* _PROMPT_: Copy each entry below exactly.

********************

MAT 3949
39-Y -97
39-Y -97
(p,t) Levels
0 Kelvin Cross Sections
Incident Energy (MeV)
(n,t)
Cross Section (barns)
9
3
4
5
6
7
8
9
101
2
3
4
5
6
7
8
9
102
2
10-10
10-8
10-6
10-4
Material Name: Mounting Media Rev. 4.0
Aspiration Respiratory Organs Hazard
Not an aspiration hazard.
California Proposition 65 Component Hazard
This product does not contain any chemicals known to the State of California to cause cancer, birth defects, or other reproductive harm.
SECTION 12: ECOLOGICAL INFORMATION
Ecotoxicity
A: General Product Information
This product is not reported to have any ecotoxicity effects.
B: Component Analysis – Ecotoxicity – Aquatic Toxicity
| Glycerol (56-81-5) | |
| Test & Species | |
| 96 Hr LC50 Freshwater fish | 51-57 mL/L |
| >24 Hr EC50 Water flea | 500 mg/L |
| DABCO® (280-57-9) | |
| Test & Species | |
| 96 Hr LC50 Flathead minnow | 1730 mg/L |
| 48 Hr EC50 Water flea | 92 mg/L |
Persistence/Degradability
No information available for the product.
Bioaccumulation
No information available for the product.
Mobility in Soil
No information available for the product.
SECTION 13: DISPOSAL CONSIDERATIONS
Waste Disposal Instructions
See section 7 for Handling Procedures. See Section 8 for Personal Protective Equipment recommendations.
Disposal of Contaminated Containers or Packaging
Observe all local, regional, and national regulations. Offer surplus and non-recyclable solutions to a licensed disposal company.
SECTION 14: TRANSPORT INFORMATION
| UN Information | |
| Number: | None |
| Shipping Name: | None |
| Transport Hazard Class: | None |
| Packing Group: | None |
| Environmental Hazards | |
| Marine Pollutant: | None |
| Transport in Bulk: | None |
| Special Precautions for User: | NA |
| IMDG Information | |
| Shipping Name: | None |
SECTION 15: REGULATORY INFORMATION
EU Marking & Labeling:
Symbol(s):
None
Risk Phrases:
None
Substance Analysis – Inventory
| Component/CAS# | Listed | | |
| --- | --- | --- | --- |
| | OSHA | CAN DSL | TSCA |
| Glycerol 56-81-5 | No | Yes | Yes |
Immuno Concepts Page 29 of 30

********************

* _RESPONSE BELOW_:
MAT 3949
39-Y -97
39-Y -97
(p,t) Levels
0 Kelvin Cross Sections
Incident Energy (MeV)
(n,t)
Cross Section (barns)
9
3
4
5
6
7
8
9
101
2
3
4
5
6
7
8
9
102
2
10-10
10-8
10-6
10-4
Material Name: Mounting Media Rev. 4.0
Aspiration Respiratory Organs Hazard
Not an aspiration hazard.
California Proposition 65 Component Hazard
This product does not contain any chemicals known to the State of California to cause cancer, birth defects, or other reproductive harm.
SECTION 12: ECOLOGICAL INFORMATION
Ecotoxicity
A: General Product Information
This product is not reported to have any ecotoxicity effects.
B: Component Analysis – Ecotoxicity – Aquatic Toxicity
| Glycerol (56-81-5) | |
| Test & Species | |
| 96 Hr LC50 Freshwater fish | 51-57 mL/L |
| >24 Hr EC50 Water flea | 500 mg/L |
| DABCO® (280-57-9) | |
| Test & Species | |
| 96 Hr LC50 Flathead minnow | 1730 mg/L |
| 48 Hr EC50 Water flea | 92 mg/L |
Persistence/Degradability
No information available for the product.
Bioaccumulation
No information available for the product.
Mobility in Soil
No information available for the product.
SECTION 13: DISPOSAL CONSIDERATIONS
Waste Disposal Instructions
See section 7 for Handling Procedures. See Section 8 for Personal Protective Equipment recommendations.
Disposal of Contaminated Containers or Packaging
Observe all local, regional, and national regulations. Offer surplus and non-recyclable solutions to a licensed disposal company.
SECTION 14: TRANSPORT INFORMATION
| UN Information | |
| Number: | None |
| Shipping Name: | None |
| Transport Hazard Class: | None |
| Packing Group: | None |
| Environmental Hazards | |
| Marine Pollutant: | None |
| Transport in Bulk: | None |
| Special Precautions for User: | NA |
| IMDG Information | |
| Shipping Name: | None |
SECTION 15: REGULATORY INFORMATION
EU Marking & Labeling:
Symbol(s):
None
Risk Phrases:
None
Substance Analysis – Inventory
| Component/CAS# | Listed | | |
| --- | --- | --- | --- |
| | OSHA | CAN DSL | TSCA |
| Glycerol 56-81-5 | No | Yes | Yes |
Immuno Concepts Page 29 of 30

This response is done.